In this memoir translated from the original Japanese, Ishikawa candidly recounts his tumultuous upbringing and the brutal thirty-six years he spent living under a crushing totalitarian regime, as well as the challenges he faced repatriating to Japan after barely escaping North Korea with his life. A River in Darkness is not only a shocking portrait of life inside the country but a testament to the dignity—and indomitable nature—of the human spirit.
A River in Darkness is Masaji Ishikawa’s story of how he ended up in North Korea as a teenager and escaped nearly four decades later. In between those two events, he faced challenges most of us couldn’t even imagine. It was heartbreaking to read how he and his family were persecuted, beaten, and starved. What he went through, and what so many people living in North Korea go through every day, made me truly sad.

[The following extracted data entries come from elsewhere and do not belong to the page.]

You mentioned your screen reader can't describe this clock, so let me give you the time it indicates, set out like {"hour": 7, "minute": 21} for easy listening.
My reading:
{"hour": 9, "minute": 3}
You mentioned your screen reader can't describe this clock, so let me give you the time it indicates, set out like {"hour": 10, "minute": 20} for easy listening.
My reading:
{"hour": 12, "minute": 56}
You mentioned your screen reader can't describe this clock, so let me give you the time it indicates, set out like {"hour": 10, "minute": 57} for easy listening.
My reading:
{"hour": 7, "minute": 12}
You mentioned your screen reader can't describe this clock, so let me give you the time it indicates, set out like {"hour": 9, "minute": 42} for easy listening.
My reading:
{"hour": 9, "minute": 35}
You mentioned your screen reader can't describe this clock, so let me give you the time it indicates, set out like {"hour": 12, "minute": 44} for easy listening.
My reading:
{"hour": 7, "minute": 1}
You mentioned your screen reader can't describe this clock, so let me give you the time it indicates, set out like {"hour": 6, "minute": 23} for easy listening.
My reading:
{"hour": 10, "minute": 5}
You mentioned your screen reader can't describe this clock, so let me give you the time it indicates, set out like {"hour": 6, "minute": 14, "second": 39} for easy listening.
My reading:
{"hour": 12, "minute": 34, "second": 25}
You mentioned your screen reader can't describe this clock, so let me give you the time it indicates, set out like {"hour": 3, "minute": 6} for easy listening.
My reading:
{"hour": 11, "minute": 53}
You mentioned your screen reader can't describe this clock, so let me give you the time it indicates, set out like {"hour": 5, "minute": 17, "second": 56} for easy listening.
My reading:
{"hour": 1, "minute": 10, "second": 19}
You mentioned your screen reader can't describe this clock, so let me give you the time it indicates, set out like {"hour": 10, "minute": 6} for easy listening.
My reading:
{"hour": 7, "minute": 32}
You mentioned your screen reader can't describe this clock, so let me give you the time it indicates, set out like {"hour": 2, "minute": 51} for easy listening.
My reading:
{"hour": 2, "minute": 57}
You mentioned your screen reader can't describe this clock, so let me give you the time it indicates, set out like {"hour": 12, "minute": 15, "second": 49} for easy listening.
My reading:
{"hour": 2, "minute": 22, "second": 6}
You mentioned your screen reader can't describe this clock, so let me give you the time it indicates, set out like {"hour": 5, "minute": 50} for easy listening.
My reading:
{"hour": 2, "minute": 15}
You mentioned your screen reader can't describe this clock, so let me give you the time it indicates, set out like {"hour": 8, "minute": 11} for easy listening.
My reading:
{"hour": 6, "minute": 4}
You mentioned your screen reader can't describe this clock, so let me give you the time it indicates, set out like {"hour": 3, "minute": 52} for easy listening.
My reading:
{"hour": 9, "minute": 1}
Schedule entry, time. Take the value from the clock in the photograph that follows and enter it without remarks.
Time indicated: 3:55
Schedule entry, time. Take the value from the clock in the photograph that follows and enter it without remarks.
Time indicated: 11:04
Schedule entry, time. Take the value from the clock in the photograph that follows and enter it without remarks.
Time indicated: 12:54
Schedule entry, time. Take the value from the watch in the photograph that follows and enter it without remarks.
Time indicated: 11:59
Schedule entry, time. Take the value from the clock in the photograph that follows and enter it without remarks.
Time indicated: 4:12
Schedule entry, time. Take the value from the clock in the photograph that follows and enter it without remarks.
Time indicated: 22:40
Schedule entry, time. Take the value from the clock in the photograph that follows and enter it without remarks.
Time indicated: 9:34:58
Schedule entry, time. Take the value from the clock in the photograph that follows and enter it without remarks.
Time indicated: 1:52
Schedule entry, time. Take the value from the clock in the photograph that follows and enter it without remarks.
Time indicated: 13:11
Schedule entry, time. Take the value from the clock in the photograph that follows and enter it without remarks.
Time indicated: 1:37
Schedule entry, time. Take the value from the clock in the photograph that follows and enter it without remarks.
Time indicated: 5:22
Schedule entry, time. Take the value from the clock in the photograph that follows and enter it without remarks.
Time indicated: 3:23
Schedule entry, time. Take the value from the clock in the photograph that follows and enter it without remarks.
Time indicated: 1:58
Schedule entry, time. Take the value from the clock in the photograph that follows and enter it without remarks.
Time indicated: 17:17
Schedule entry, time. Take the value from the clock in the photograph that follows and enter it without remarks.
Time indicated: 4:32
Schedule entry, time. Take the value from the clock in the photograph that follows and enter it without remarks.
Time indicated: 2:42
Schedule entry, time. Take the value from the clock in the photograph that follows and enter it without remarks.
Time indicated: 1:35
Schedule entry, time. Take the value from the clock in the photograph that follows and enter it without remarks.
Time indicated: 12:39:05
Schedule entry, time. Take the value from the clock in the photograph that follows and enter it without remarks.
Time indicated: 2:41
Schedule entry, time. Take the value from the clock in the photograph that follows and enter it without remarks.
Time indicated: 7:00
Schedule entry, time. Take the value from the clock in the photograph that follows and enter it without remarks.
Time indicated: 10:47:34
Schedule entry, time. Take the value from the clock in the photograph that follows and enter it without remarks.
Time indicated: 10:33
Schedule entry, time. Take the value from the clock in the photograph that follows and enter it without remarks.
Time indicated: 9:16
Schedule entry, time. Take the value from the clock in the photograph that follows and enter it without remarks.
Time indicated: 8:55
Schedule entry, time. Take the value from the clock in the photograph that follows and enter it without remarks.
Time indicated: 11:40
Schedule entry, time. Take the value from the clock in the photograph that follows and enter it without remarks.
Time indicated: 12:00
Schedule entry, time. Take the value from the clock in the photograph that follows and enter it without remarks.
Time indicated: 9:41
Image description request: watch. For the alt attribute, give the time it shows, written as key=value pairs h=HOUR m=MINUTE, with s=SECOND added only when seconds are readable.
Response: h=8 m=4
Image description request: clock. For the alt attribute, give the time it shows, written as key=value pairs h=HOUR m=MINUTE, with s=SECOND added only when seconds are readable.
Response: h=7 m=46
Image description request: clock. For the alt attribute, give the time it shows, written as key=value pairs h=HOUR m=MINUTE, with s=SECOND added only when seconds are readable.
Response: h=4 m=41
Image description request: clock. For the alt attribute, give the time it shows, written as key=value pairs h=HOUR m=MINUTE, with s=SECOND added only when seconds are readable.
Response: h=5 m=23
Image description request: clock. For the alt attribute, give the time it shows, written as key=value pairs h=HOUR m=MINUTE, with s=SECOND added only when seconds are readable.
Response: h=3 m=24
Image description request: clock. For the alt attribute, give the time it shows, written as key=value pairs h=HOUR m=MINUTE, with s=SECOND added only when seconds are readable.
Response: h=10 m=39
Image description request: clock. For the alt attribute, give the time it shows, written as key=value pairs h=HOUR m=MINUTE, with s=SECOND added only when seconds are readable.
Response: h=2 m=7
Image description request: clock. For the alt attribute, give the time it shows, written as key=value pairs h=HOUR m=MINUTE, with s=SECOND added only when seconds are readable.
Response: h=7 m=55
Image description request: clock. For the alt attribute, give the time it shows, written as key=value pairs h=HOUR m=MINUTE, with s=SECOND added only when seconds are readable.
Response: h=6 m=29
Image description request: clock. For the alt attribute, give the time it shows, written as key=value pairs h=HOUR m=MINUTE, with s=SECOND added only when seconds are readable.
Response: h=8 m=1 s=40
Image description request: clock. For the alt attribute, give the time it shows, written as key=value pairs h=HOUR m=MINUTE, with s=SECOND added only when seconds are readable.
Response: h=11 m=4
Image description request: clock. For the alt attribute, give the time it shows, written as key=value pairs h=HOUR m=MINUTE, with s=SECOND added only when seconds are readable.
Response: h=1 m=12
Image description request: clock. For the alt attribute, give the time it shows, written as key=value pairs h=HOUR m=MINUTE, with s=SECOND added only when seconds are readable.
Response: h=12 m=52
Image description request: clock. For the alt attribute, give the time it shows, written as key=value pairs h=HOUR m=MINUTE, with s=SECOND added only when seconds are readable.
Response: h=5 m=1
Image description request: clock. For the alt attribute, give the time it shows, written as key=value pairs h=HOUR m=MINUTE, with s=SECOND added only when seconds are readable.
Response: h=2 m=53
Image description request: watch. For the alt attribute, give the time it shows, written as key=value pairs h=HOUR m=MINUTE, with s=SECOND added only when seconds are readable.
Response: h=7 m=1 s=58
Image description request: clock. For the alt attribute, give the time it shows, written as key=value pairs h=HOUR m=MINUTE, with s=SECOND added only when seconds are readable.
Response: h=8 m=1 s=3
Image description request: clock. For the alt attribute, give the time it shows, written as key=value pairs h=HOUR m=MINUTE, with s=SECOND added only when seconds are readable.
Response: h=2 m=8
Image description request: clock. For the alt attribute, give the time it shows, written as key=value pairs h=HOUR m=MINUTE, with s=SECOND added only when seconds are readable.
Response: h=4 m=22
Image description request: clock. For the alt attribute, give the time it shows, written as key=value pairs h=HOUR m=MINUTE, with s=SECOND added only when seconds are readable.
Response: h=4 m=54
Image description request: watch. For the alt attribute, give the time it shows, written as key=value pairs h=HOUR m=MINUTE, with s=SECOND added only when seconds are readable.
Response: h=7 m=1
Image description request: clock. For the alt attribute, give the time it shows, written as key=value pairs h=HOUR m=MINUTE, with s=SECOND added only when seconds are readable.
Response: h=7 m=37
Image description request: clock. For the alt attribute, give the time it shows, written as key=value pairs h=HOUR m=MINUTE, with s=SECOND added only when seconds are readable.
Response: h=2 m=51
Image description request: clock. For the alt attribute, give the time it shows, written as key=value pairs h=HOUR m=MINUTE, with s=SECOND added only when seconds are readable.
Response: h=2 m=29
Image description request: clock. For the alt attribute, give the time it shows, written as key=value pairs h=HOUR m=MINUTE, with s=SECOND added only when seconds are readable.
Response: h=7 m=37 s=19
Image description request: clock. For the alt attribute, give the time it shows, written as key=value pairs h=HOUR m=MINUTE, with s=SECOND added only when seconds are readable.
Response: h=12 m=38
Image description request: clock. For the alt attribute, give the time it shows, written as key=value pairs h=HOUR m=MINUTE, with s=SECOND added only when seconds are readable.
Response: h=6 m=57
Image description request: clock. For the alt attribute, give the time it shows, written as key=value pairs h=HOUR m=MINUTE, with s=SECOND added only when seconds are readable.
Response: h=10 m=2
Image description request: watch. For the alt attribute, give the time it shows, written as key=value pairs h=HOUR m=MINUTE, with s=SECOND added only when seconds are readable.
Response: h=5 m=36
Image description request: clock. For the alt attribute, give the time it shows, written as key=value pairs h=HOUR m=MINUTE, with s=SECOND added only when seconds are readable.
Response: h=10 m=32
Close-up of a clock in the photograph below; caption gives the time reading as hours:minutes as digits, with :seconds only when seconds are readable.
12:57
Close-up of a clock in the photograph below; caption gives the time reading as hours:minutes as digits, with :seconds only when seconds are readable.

I can’t say I loved this book, or even enjoyed it. Not because I didn’t appreciate it, but because those words feel too happy for this story. But I can say that I am extremely grateful for the opportunity to learn more about what other people go through, even if it’s not pleasant. It’s books like this that make me a more empathetic person, and I am so glad I decided to read this one. Even if it hurt me.
★★★★☆ – This was a difficult book to rate, simply because of how important it is. And even though this wasn’t one of my favorite books of all time, I highly recommend it. It’s not an easy read by any means, but I strongly believe the world would be a better place if more people read books like this, and understood how other people live.